#### Given text:
Thirty-six women who underwent surgical treatment for breast cancer fulfilled eligibility criteria and consented to study participation. There was 100% adherence for all study visits (Fig. 2). Demographic characteristics of the study cohort are presented in Table 1. Seventeen of 36 women (47.2%) developed AWS within 12 weeks following surgery. One participant, initially presenting with AWS in the axilla, received an extra AWS assessment after developing an additional cord on her trunk. The prevalence of AWS was 41% in participants with SNB and 71% in those with ALND. Six out of 7 women (85.7%) undergoing CPM developed AWS. Ten women (27.8%) continued to demonstrate signs of AWS at the 12-week postoperative visit. Of these participants, 8 had cords present at all 3 visits, and 2 presented new evidence of cords at 12 weeks. Figure 1 shows a woman with persistent AWS at 12 weeks. Participants followed the institution's normal practice patterns regarding provision of rehabilitation for upper extremity physical impairments. Four participants (2 with AWS, 2 without AWS) underwent rehabilitation within 12 weeks after surgery, which may have included treatment for AWS, ROM deficits, lymphedema, functional loss, or pain.

Figure 2.
Figure 2.

Flowchart of study participants. AWS=axillary web syndrome.

View this table:
Table 1.

Demographic Characteristics With Univariate Analysis of the Study Cohorta

Clinical Measures

Shoulder abduction.

There was an interaction effect (Fig. 3) between groups over time related to shoulder abduction AROM (F=4.23, P=.02) and PROM (F=3.16, P<.05). Shoulder abduction AROM and PROM were statistically lower in the AWS group compared with the non-AWS group at 2 weeks and 4 weeks but not at 12 weeks (P<.05). The AWS group had a significant increase in PROM and AROM at each visit (P<.05). The non-AWS group had a significant increase in shoulder abduction PROM and AROM from 2 to 12 weeks (P<.05). Neither group achieved full ROM by 12 weeks in comparison with the contralateral side.

Figure 3.
Figure 3.

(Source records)
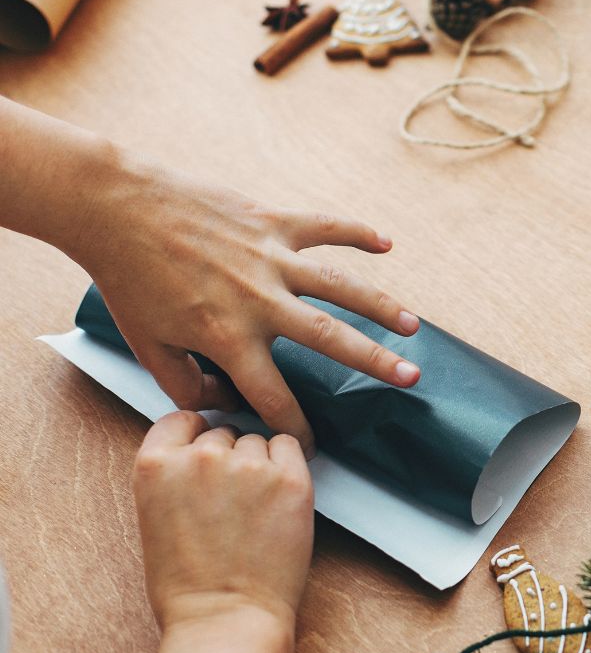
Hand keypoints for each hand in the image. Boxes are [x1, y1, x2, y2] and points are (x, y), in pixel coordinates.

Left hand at [73, 153, 420, 456]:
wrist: (116, 208)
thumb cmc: (128, 278)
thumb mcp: (147, 345)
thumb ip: (184, 384)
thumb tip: (219, 402)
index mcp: (228, 336)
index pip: (273, 396)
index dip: (294, 427)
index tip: (311, 444)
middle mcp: (259, 299)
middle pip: (329, 338)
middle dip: (373, 362)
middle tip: (410, 379)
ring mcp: (270, 257)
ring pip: (340, 284)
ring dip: (380, 304)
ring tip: (412, 325)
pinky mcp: (270, 221)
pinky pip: (324, 226)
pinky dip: (357, 232)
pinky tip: (387, 244)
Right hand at [134, 412, 312, 652]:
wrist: (224, 619)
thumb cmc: (186, 584)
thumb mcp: (155, 516)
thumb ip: (173, 474)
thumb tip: (199, 445)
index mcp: (155, 465)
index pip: (181, 419)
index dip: (195, 435)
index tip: (204, 450)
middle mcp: (201, 456)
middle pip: (224, 432)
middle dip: (230, 458)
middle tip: (232, 501)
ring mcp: (248, 465)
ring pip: (259, 441)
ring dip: (260, 464)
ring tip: (255, 510)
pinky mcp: (290, 478)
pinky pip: (292, 446)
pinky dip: (288, 465)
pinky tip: (280, 497)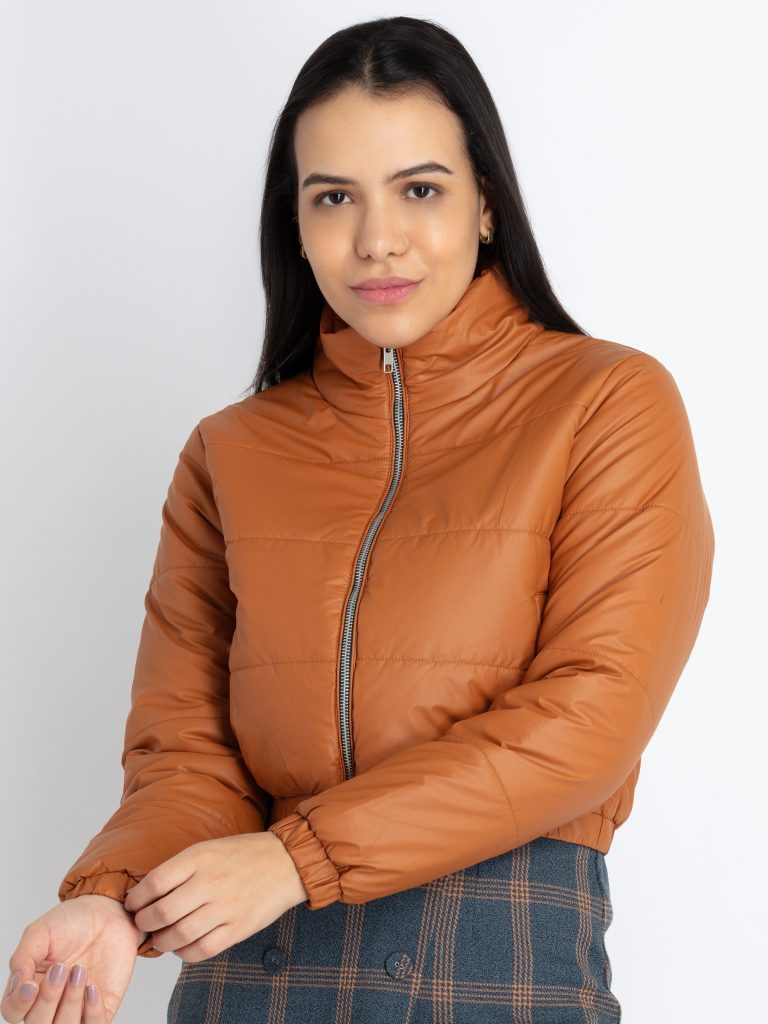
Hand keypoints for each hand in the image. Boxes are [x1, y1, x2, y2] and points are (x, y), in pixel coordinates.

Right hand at [2, 894, 143, 1022]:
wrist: (107, 913)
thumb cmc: (71, 922)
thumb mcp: (40, 931)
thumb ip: (23, 957)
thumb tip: (19, 983)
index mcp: (29, 986)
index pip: (13, 1012)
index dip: (19, 1004)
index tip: (32, 984)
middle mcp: (49, 1003)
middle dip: (48, 1000)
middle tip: (62, 969)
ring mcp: (75, 1008)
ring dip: (70, 1004)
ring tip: (80, 971)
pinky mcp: (100, 1008)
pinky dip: (93, 1012)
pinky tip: (93, 988)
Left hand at [123, 832, 308, 962]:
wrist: (286, 862)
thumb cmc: (243, 854)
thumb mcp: (209, 848)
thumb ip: (181, 868)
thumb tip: (147, 893)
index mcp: (201, 857)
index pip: (156, 882)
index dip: (137, 898)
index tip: (132, 903)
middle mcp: (212, 881)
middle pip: (163, 912)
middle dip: (144, 922)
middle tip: (142, 923)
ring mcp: (226, 907)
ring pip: (180, 935)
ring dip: (162, 941)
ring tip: (160, 937)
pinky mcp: (239, 928)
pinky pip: (203, 949)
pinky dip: (185, 953)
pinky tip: (182, 946)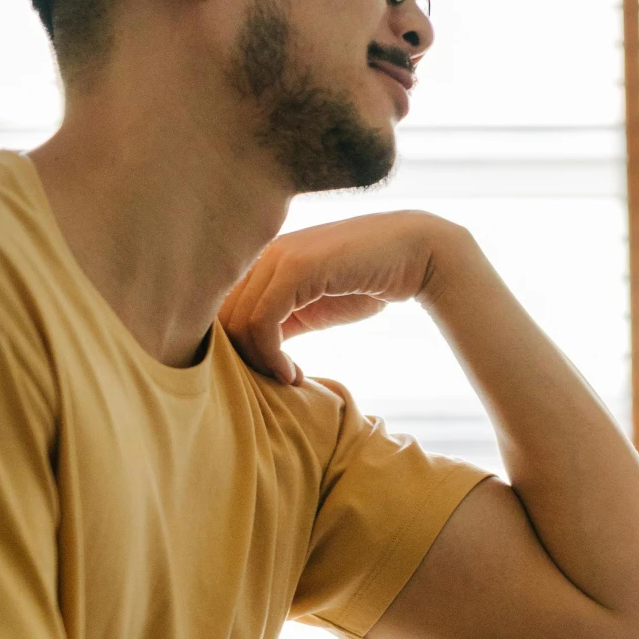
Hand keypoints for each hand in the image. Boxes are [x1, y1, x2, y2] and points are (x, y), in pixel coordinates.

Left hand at [221, 211, 465, 381]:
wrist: (413, 254)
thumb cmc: (368, 281)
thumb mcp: (314, 306)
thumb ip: (282, 321)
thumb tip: (254, 352)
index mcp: (265, 261)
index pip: (225, 309)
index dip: (238, 349)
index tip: (270, 374)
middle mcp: (264, 255)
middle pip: (225, 316)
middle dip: (244, 358)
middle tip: (276, 383)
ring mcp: (278, 258)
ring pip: (240, 321)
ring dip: (260, 362)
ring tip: (288, 380)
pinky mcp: (296, 268)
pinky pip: (263, 321)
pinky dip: (272, 356)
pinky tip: (293, 374)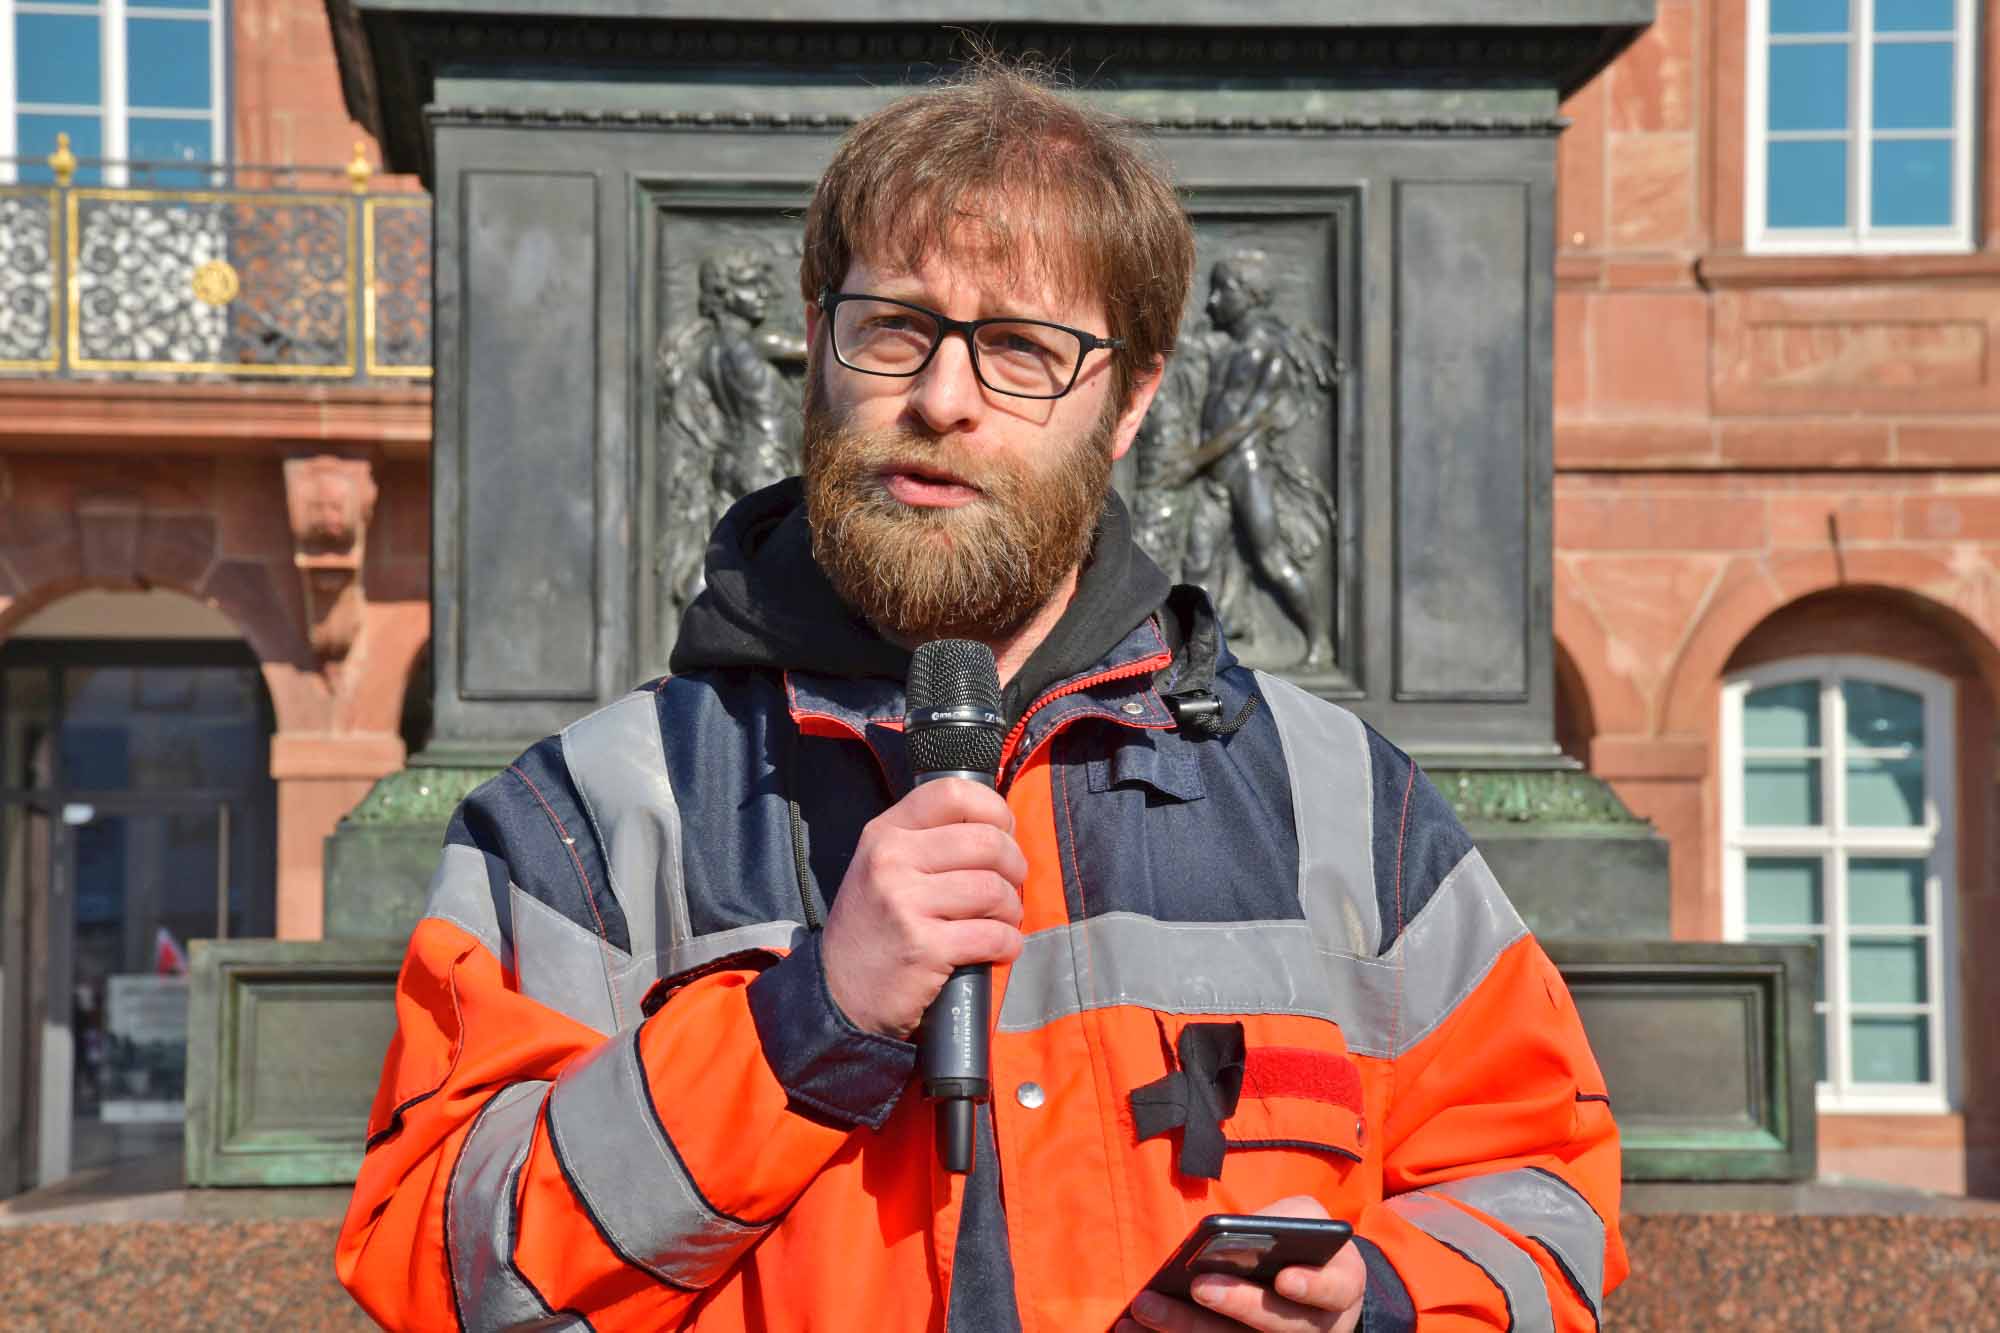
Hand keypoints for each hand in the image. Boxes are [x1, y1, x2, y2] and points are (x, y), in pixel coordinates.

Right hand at [820, 777, 1026, 1038]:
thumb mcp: (883, 867)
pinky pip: (992, 935)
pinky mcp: (923, 947)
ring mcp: (904, 903)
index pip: (952, 793)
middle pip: (986, 842)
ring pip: (993, 890)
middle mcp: (891, 860)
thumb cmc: (875, 926)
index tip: (1004, 832)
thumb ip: (928, 841)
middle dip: (1014, 866)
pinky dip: (1008, 943)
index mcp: (885, 833)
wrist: (839, 992)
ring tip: (1002, 921)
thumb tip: (998, 829)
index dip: (993, 809)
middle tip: (1010, 886)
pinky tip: (1000, 948)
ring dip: (1012, 910)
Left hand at [1118, 1197, 1364, 1332]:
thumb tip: (1239, 1230)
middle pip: (1278, 1327)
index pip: (1334, 1291)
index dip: (1312, 1286)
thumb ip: (1287, 1218)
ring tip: (1145, 1309)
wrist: (1312, 1284)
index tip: (1285, 1278)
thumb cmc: (1304, 1244)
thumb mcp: (1307, 1221)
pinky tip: (1133, 1328)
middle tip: (1198, 1286)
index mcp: (1340, 1288)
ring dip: (1187, 1330)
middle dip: (1236, 1306)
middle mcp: (1317, 1328)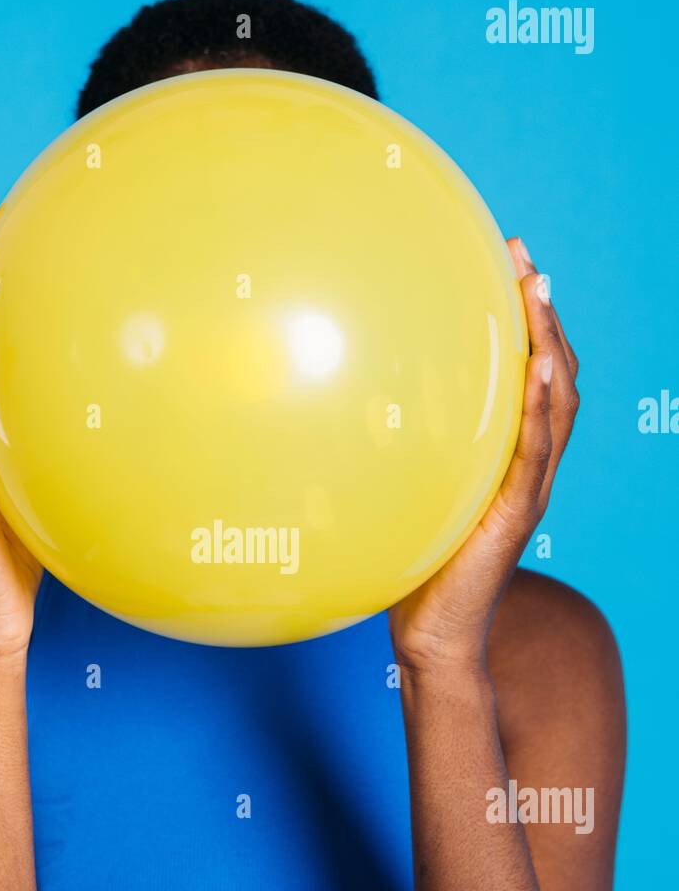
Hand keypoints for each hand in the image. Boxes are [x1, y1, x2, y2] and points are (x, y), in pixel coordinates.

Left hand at [388, 238, 578, 675]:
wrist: (433, 635)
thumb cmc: (412, 568)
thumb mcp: (404, 494)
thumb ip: (393, 453)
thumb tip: (331, 399)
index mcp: (506, 458)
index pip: (530, 377)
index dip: (527, 322)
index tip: (507, 265)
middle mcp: (528, 465)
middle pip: (555, 374)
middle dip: (543, 311)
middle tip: (522, 254)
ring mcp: (529, 487)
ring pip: (559, 403)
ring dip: (551, 343)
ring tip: (539, 291)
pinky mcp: (518, 513)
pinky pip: (538, 452)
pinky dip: (542, 409)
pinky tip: (537, 370)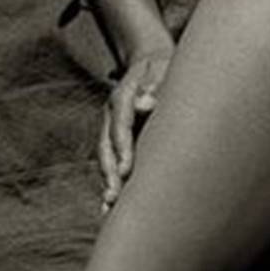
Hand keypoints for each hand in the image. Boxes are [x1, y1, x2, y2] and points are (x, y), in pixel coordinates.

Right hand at [99, 41, 172, 212]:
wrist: (151, 61)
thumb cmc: (163, 67)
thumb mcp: (162, 69)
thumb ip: (155, 85)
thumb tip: (147, 104)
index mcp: (123, 96)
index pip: (121, 125)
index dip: (122, 149)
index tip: (126, 170)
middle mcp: (112, 114)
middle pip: (106, 146)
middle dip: (109, 172)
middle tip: (113, 198)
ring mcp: (112, 126)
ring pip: (105, 156)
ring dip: (108, 181)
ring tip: (108, 209)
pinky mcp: (117, 137)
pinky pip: (112, 160)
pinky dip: (111, 180)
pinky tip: (110, 206)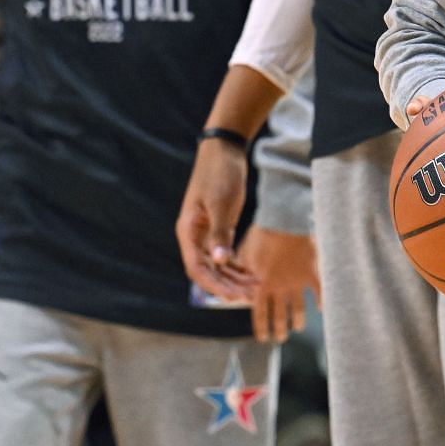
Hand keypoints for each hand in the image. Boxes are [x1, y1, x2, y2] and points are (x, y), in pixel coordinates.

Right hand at [175, 140, 254, 302]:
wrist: (225, 149)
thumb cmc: (220, 172)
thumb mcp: (221, 202)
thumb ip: (220, 232)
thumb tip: (219, 261)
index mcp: (188, 230)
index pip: (196, 268)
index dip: (213, 285)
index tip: (233, 297)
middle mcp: (194, 235)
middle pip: (207, 271)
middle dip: (227, 285)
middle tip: (251, 296)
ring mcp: (206, 232)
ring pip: (217, 265)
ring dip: (234, 278)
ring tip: (256, 287)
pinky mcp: (219, 227)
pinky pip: (224, 254)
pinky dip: (237, 265)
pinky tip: (252, 274)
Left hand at [235, 226, 320, 343]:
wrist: (284, 221)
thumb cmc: (262, 234)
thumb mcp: (246, 253)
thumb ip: (243, 270)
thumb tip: (238, 280)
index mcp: (262, 285)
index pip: (260, 313)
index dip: (262, 327)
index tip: (263, 338)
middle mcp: (280, 288)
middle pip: (280, 316)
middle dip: (279, 329)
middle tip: (280, 338)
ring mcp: (297, 282)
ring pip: (299, 308)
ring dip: (298, 320)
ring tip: (298, 328)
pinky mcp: (312, 273)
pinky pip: (319, 291)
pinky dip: (322, 301)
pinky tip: (322, 309)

#### Exercise:
Reproduce the passage on axillary web syndrome starting at "Clinical Measures" and ending at "the contralateral side.", replacing each occurrence of "abduction" with "flexion".

#### Response to this task:
Clinical Measures

Shoulder flexion.

There was an interaction effect (Fig. 3) between groups over time related to shoulder flexion AROM (F=4.23, P=.02) and PROM (F=3.16, P<.05). Shoulder flexion AROM and PROM were statistically lower in the AWS group compared with the non-AWS group at 2 weeks and 4 weeks but not at 12 weeks (P<.05). The AWS group had a significant increase in PROM and AROM at each visit (P<.05). The non-AWS group had a significant increase in shoulder flexion PROM and AROM from 2 to 12 weeks (P<.05). Neither group achieved full ROM by 12 weeks in comparison with the contralateral side.